Si le regret de Paris vous visite de temps en temps, il est facile de l'écarter : vous n'avez qu'à vous représenter ce qui se passe dans ce qui fut votre quartier. On y voit à n'importe quelle heure du jour et de la nuit surtout, des groupes de cinq, de six, de sept - jeunes gens tous, aux longs cheveux bien entendu, et qui ont l'air haineux ou las ou avachi. On ne sait pas d'où ils viennent ni où ils vont. Il arrive que dans l'un de ces groupes une querelle éclate, qui souvent dégénère en bagarre. Et alors on assiste au plus lamentable des spectacles : on se précipite sur un « camarade », on l'appelle « vendu », « salaud », « traître », on le fout par terre, on lui donne force coups de pied, et puis on déguerpit. J'ai été témoin de plusieurs de ces exploits héroïques. On m'assure qu'ils sont très fréquents, et que nul passant n'intervient jamais, tant on redoute ces messieurs. La lâcheté est universelle et compréhensible. Il paraît qu'en Amérique c'est bien pire. J'ai lu, l'été dernier, les déclarations d'un riche Yankee, qui disait qu'il passait toutes ses vacances à Léningrad parce qu'il pouvait s'y promener la nuit sans risquer sa vie.

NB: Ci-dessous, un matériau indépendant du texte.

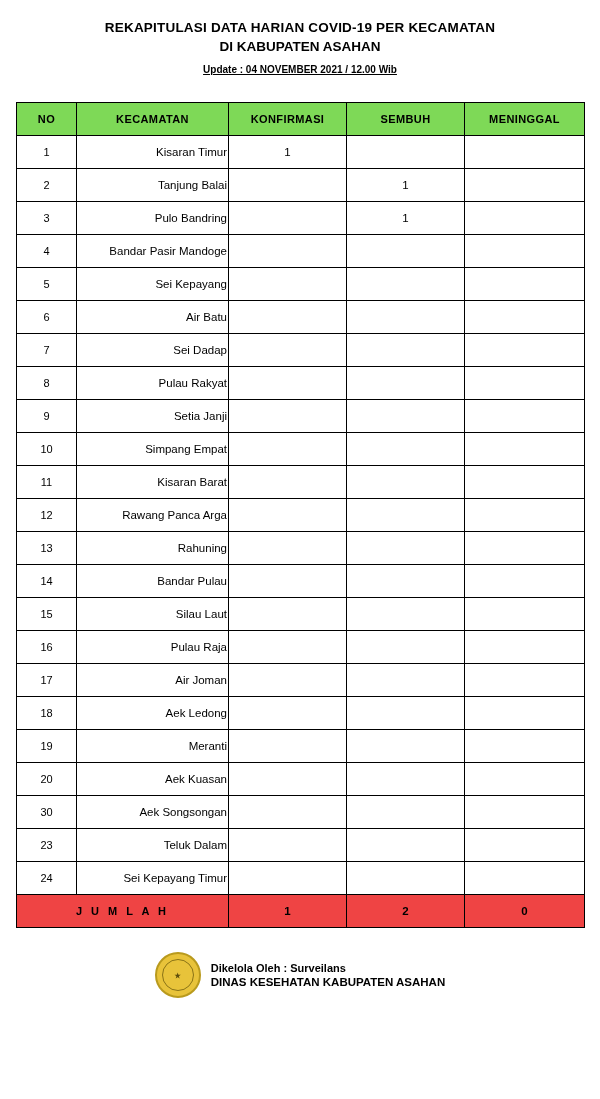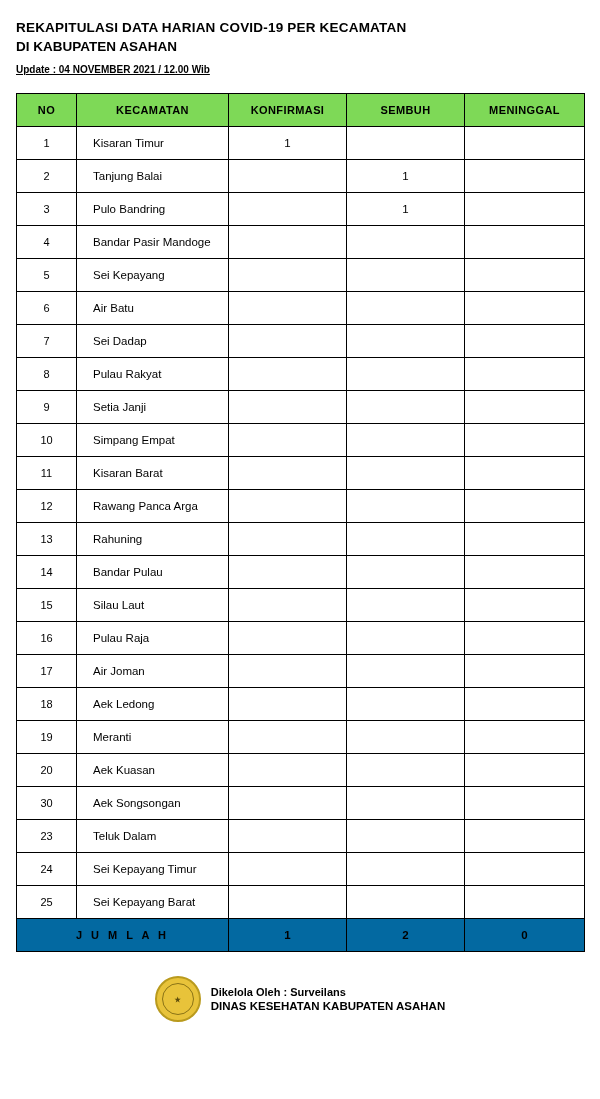"REKAPITULASI DATA HARIAN COVID-19 PER" .header { margin-bottom: 3px -> 12px; text-align: left -> center }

Il est à peu près certain que l'atmosphère des pays opulents, civilisés, « libres », finira par devenir irrespirable. On ne circulera plus à Paris, dans dix ans, qu'avec une escorte. Quand les ouvriers, à la faveur de l'automation, ne travailleront plus que quelques heures par semaine, ils réagiront comme les étudiants et ils voudront eux aussi foutre tout en l'air par ennui, par exaspération, par ce vide terrifiant, fruit de l'oisiveté. La vie n'est supportable que pour les esclaves, pour ceux qui, comme vous, ont traduit 70 volumes ! Pour un jeune qui n'a rien fait et qui ne sait rien faire, elle est un cauchemar. La révolution comme fête,- telle fut la grande trouvaille de l'an dernier - la révolution comme orgie permanente ! J'incline à penser que tous ces jeunes sont des épuisés sexuels : blasés sur le plaisir, dont pourtant ils font le principe de leur action, ils en veulent à une société qui leur aura dispensé trop de loisirs. C'est la haine contre le bienfaiteur, le ressentiment de la femme entretenue contre son jules. Tout cela est vraiment trop bête !

Amitiés,

E.M. Cioran

1 commentaire:

Marcoroz a dit…

La haine contre le bienfaiteur, absolument. Et ce n'est pas fini.